CESの取材では、Ascend W1に続く、よりハイエンド寄りのWindows Phone 8端末の投入も期待できる情報を得られた。残念ながらMWCおよびCeBITで新端末の発表はなかったものの、ブース担当者は「Windowsタブレットの開発も進めている」と明かした。Windows 8かWindows RTかといったOSの種類や、具体的な投入時期については明言されなかったが、Android機ではフルHDの「MediaPad 10 FHD」や低価格の「MediaPad 10 Link」が存在しており、これらのWindows版という可能性もある。
ミュンヘンを拠点とするドイツの出版社「Medialinx AG」は、Windows Phoneユーザーを対象とした専門誌『Windows Phone User』を発行している。
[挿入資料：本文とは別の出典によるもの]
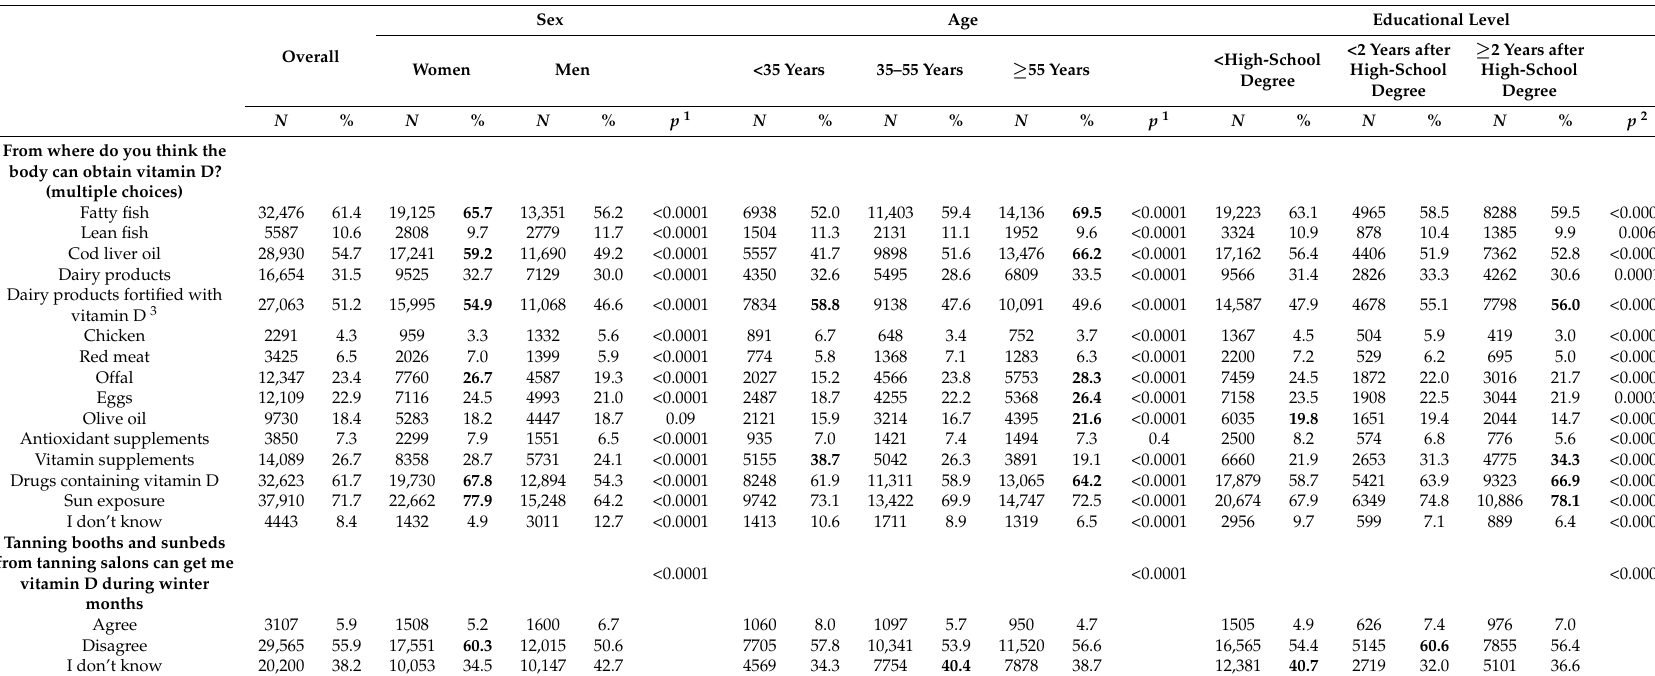
Table 4. Knowledge regarding sources of vitamin D overall and according to sex, age and educational level, NutriNet-Santé cohort, France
CeBIT用に作られた特別な雑誌ではなく、一般の書店で販売される月刊誌となっている。価格は5.9ユーロ(ドイツ国内)で、ドイツ・オーストリア・スイスなどヨーロッパ主要国で販売されている。
対象読者はWindows Phoneの初心者からパワーユーザーまで幅広く、端末の紹介、アプリやゲームのレビュー、Tipsといった記事で構成されている。Windows Phone 8向けに提供された小規模なOSアップデートに関する記事もあり、かなり細かい話題まで扱っているという印象だ。Windows 8の話題も一部含んでいるものの、基本的にはWindows Phoneが中心となっている。誌面のデザインも、Windows PhoneやWindows 8で採用されるModern UIをモチーフにしているのも興味深い点だ。
Windows Phone User誌は、紙の雑誌とPDF形式の両方の形態で販売されている。とはいえ、ある程度の販売部数を見込めなければ、紙で印刷することは不可能だろう。これはドイツ語圏におけるWindows Phoneユーザーが、一定数に到達した証拠と考えてよいのではないだろうか。
このことから、Windows Phoneのエコシステムが拡大するにつれて、さまざまなビジネスが立ち上がり、それがさらに好循環を生み出していくことが分かる。ドイツでもWindows Phoneが長く低迷した時期はあるが、それでも粘り強く販売を続けたからこそ、専門誌の発行が可能になるほどの市場規模に成長したといえる。
一方日本では、Windows Phone 7.5の後が続かず、一度はWindows Phoneを手にしたユーザーが続々と他OSに乗り換えることで減少傾向にあるという。たしかにドイツと日本ではキャリアの事業環境などが異なるため、一概に同じ方法が通用するわけではない。しかしエコシステムを育てるには、まず継続することが重要といえるのではないだろうか。